As stated previously, at the scene and prior to his arrest the defendant made statements to Officer Staffey when the officer questioned him about where the defendant had been coming from prior to his vehicle being pulled over. The motion to suppress that statement is denied. The defendant was not then in custody; he was being lawfully detained for investigative purposes. See pp. 5-7. Police action in detaining a suspect under these circumstances does not transform an investigative detention into an arrest. State v. Mitchell, 204 Conn. 187, 199 (1987), cert. denied, 484 U.S. 927 (1987).
Also at the scene, there came a later time during the investigation when the defendant was arrested and taken into custody. The court finds that this occurred immediately after the first victim identified the laptop seized from the trunk of the vehicle. It was only at this point that Officer Staffey asked the defendant about the presence of the laptop and the defendant responded. See p. 3. This was custodial interrogation. The defendant had not yet been advised of his Miranda rights. The Fifth Amendment's protection against self-incrimination requires the exclusion of any statement made by an accused during custodial interrogation, unless he has been advised of his rights and has voluntarily waived them. Miranda v. Arizona, 384 U.S. 436, 444 (1966). The Miranda warnings are independently required under article first, § 8, of the Connecticut constitution. State v. Barrett, 205 Conn. 437, 447 (1987). Therefore, that statement of the defendant must be suppressed.

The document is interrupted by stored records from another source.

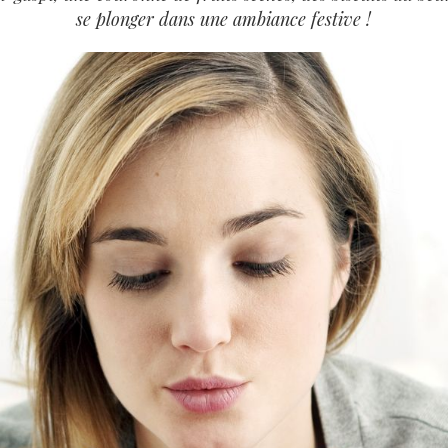
se plonger dans une ambiance festive !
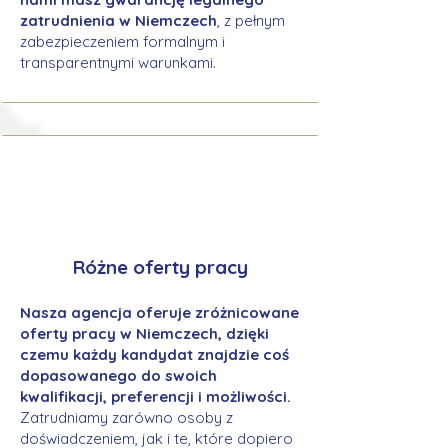
zatrudnienia w Niemczech
, z pełnym
zabezpieczeniem formalnym i
transparentnymi warunkami.
Różne oferty pracy
Nasza agencja oferuje zróżnicowane
oferty pracy w Niemczech, dzięki
czemu każdy kandydat znajdzie coś
dopasowanego do swoich
kwalifikacji, preferencji i możliwości.
Zatrudniamy zarówno osoby z
doświadczeniem, jak i te, które dopiero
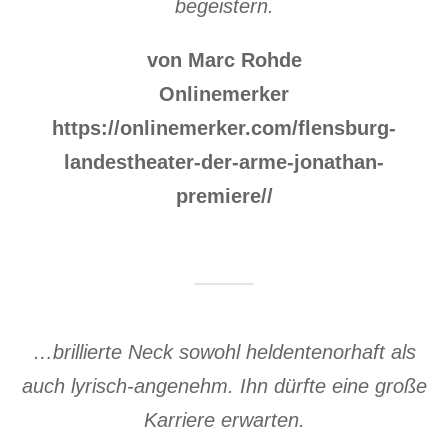
begeistern.
von Marc Rohde
Onlinemerker
https://onlinemerker.com/flensburg-
landestheater-der-arme-jonathan-
premiere//
…brillierte Neck sowohl heldentenorhaft als
auch lyrisch-angenehm. Ihn dürfte eine große
Karriere erwarten.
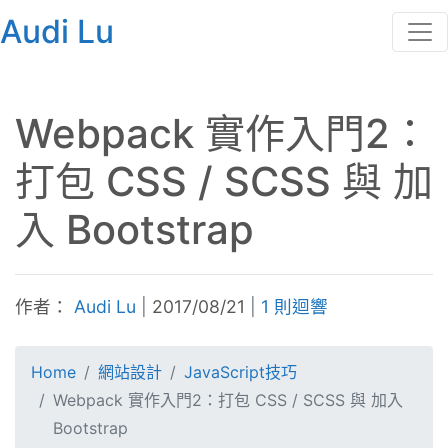
Audi Lu
Webpack 實作入門2：
打包 CSS / SCSS 與 加
入 Bootstrap
作者：
Audi Lu
|
2017/08/21
|
1 則迴響
Home
網站設計
JavaScript技巧
Webpack 實作入門2：打包 CSS / SCSS 與 加入
Bootstrap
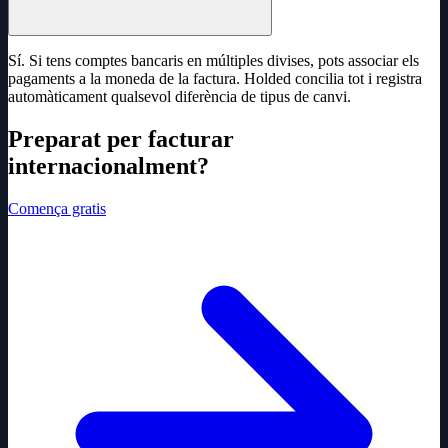
Sí. Si tens comptes bancaris en múltiples divises, pots associar els
pagaments a la moneda de la factura. Holded concilia tot i registra
automàticament qualsevol diferència de tipus de canvi.
Preparat per facturar
internacionalment?
Comença gratis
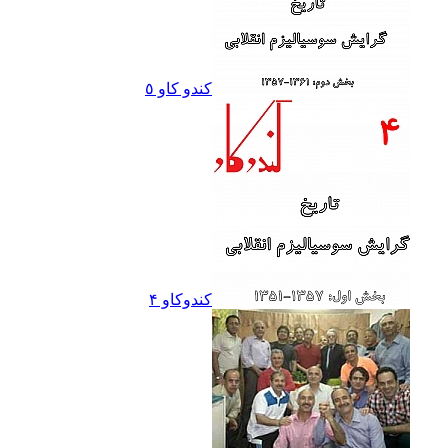
کندو کاو ٥
کندوکاو ۴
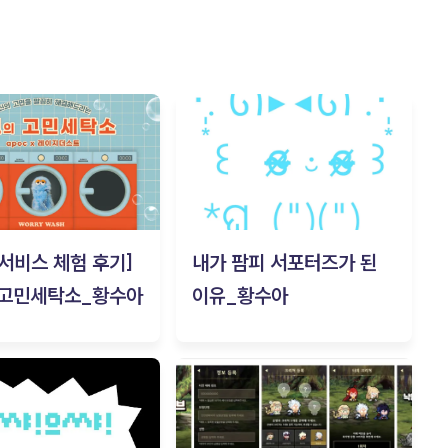
c 서비스 체험 후기]
내가 팜피 서포터즈가 된
 고민세탁소_황수아
이유_황수아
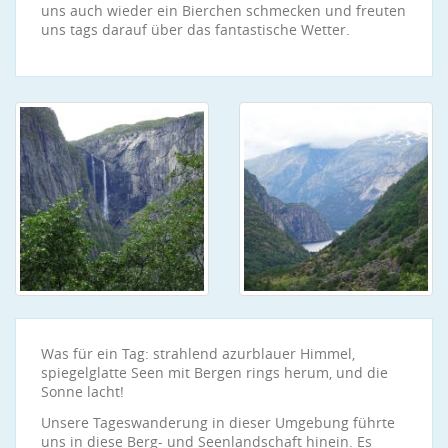
uns auch wieder ein Bierchen schmecken und freuten
uns tags darauf über das fantastische Wetter.
Was für ein Tag: strahlend azurblauer Himmel,
spiegelglatte Seen mit Bergen rings herum, und die
Sonne lacht!
Unsere Tageswanderung in dieser Umgebung führte
uns in diese Berg- und Seenlandschaft hinein. Es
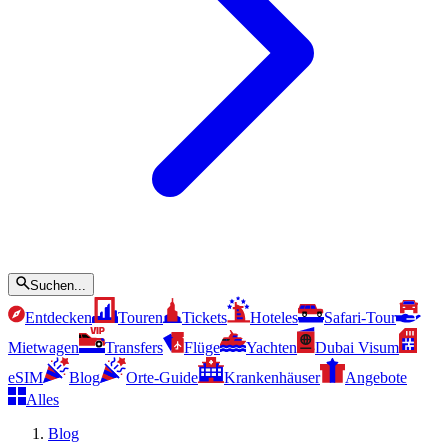
Suchen...
Entdecken
Touren
Tickets
Hoteles
Safari-Tour
Mietwagen
Transfers
Flüge
Yachten
Dubai Visum
eSIM
Blog
Orte-Guide
Krankenhäuser
Angebote
Alles
Blog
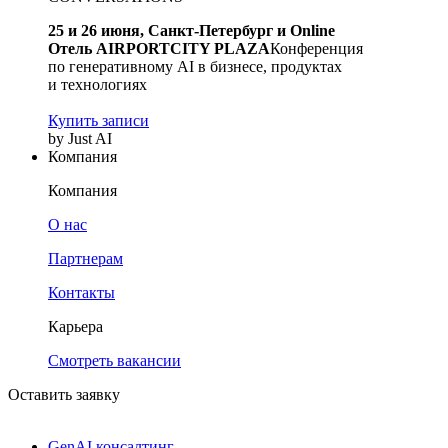
25 и 26 июня, Санкт-Петербург и Online
Отель AIRPORTCITY PLAZA
Конференция
по генеративному AI в бизнесе, продуктах
и технологиях
Купить записи
by Just AI
Компания
Компания
О нас
Партнерам
Контакты
Карьера
Смотреть вакансии
Оставить заявку
GenAI консалтинг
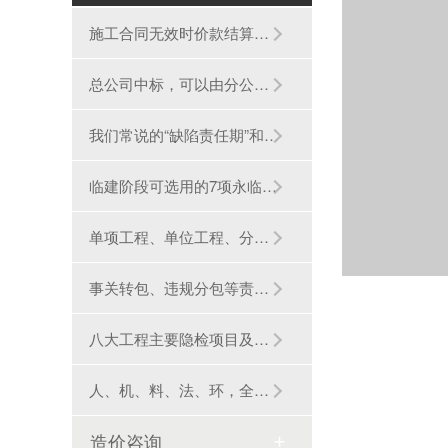
施工合同无效时价款结算的27条宝典
总公司中标，可以由分公司、子公司履约吗？
我们常说的“缺陷责任期”和“质保期”有什···
临建阶段可选用的7项永临结合，降本增效！
单项工程、单位工程、分部工程、分项工程的···
事关转包、违规分包等责任追究！国务院国资···
八大工程主要隐检项目及内容， 一次说清楚！···
人、机、料、法、环，全面解析，请收好！
造价咨询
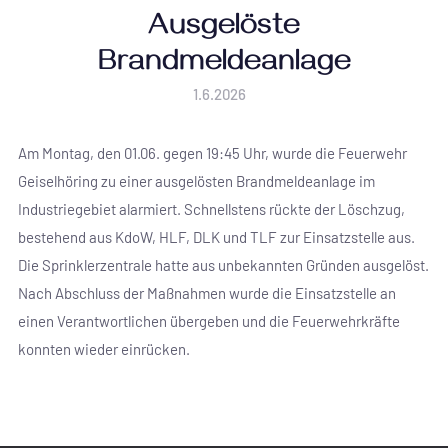
Ausgelöste
Brandmeldeanlage
1.6.2026
Am Montag, den 01.06. gegen 19:45 Uhr, wurde die Feuerwehr
Geiselhöring zu einer ausgelösten Brandmeldeanlage im
Industriegebiet alarmiert. Schnellstens rückte der Löschzug,
bestehend aus KdoW, HLF, DLK und TLF zur Einsatzstelle aus.
Die Sprinklerzentrale hatte aus unbekannten Gründen ausgelöst.
Nach Abschluss der Maßnahmen wurde die Einsatzstelle an
einen Verantwortlichen übergeben und die Feuerwehrkräfte
konnten wieder einrücken.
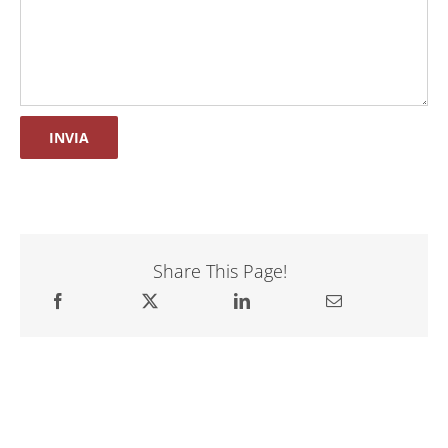
Share This Page!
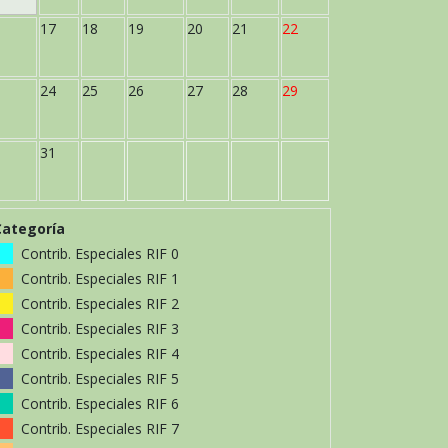
17
18
19
20
21
22
24
25
26
27
28
29
31
Categoría
Contrib. Especiales RIF 0
Contrib. Especiales RIF 1
Contrib. Especiales RIF 2
Contrib. Especiales RIF 3
Contrib. Especiales RIF 4
Contrib. Especiales RIF 5
Contrib. Especiales RIF 6
Contrib. Especiales RIF 7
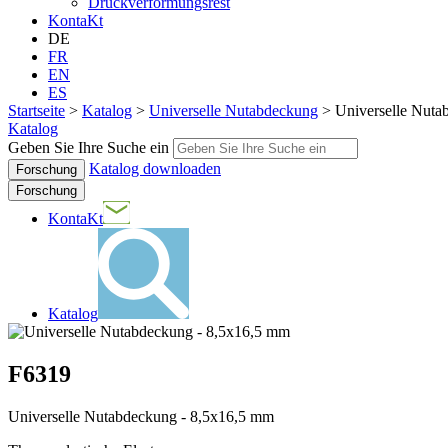
Druckverformungsrest
KontaKt
DE
FR
EN
ES
Startseite
>
Katalog
>
Universelle Nutabdeckung
>
Universelle Nuta
Katalog
Geben Sie Ihre Suche ein
Katalog downloaden
Forschung
KontaKt
Katalog
F6319
Universelle Nutabdeckung - 8,5x16,5 mm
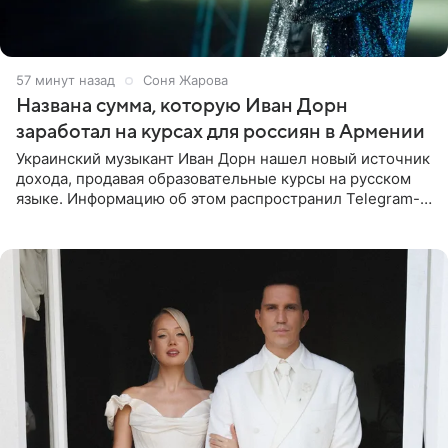
57 минут назад
Соня Жарова
Названа сумма, которую Иван Дорн
заработал на курсах для россиян в Армении
Украинский музыкант Иван Дорн нашел новый источник
дохода, продавая образовательные курсы на русском
языке. Информацию об этом распространил Telegram-
канал Shot. Источник сообщает, что исполнитель
провел серию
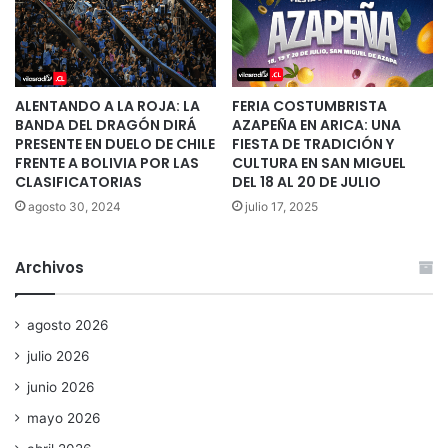
ALENTANDO A LA ROJA: LA
FERIA COSTUMBRISTA
BANDA DEL DRAGÓN DIRÁ
AZAPEÑA EN ARICA: UNA
PRESENTE EN DUELO DE CHILE
FIESTA DE TRADICIÓN Y
FRENTE A BOLIVIA POR LAS
CULTURA EN SAN MIGUEL
CLASIFICATORIAS
DEL 18 AL 20 DE JULIO
agosto 30, 2024
julio 17, 2025
Archivos
agosto 2026
julio 2026
junio 2026
mayo 2026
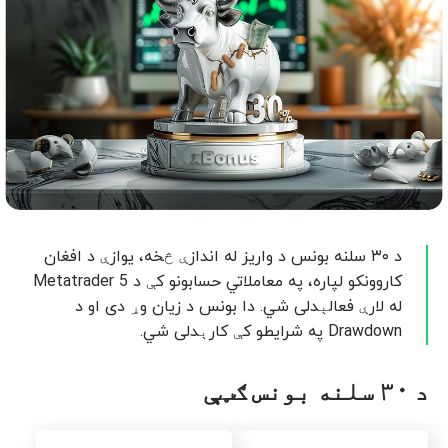
د ۳۰ سلنه بونس د واریز له اندازې څخه، یوازې د افغان
کاروونکو لپاره، په معاملاتي حسابونو کې د Metatrader 5
له لارې فعالېدلی شي. دا بونس د زیان وړ دی او د
Drawdown په شرایطو کې کارېدلی شي.
د ۳۰ سلنه بونس ګټې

Shortly afterwards while still at the scene the defendant was so advised and, without further questioning by Officer Staffey, he continued the same narrative. However, since the initial statement was not voluntary, the state must show a break in the course of events between the violation and the making of the statement that is sufficient to attenuate the taint of the violation. See State v. Shifflett, 199 Conn. 718, 740-42 (1986). In this instance the timeline between the initial post-arrest questioning through the defendant's narrative was quick and uninterrupted. The court cannot say that this narrative was sufficiently attenuated from the initial custodial responses. See State v. Schroff, 206 Conn. 182, 197-98 (1988). Therefore, the defendant's statements at the scene following his arrest are suppressed.
The defendant made certain statements to Officer Staffey at the Fairfield Police Department. Officer Staffey asked the defendant about the jacket found with the computer in the car trunk. The defendant said that he had changed jackets when the unidentified male returned his car. The court does find that these statements were made in response to Officer Staffey's questions after he had, for the second time, advised the defendant of his rights. However, the state has not shown that the defendant made a knowing, voluntary and intelligent waiver. State v. Stanley, 223 Conn. 674, 686 (1992). Those statements are also suppressed.
In conclusion, the defendant's motion to suppress physical evidence is denied, the motion to suppress identification evidence is denied, and the motion to suppress statements is granted in part and denied in part, in accordance with this decision, So ordered.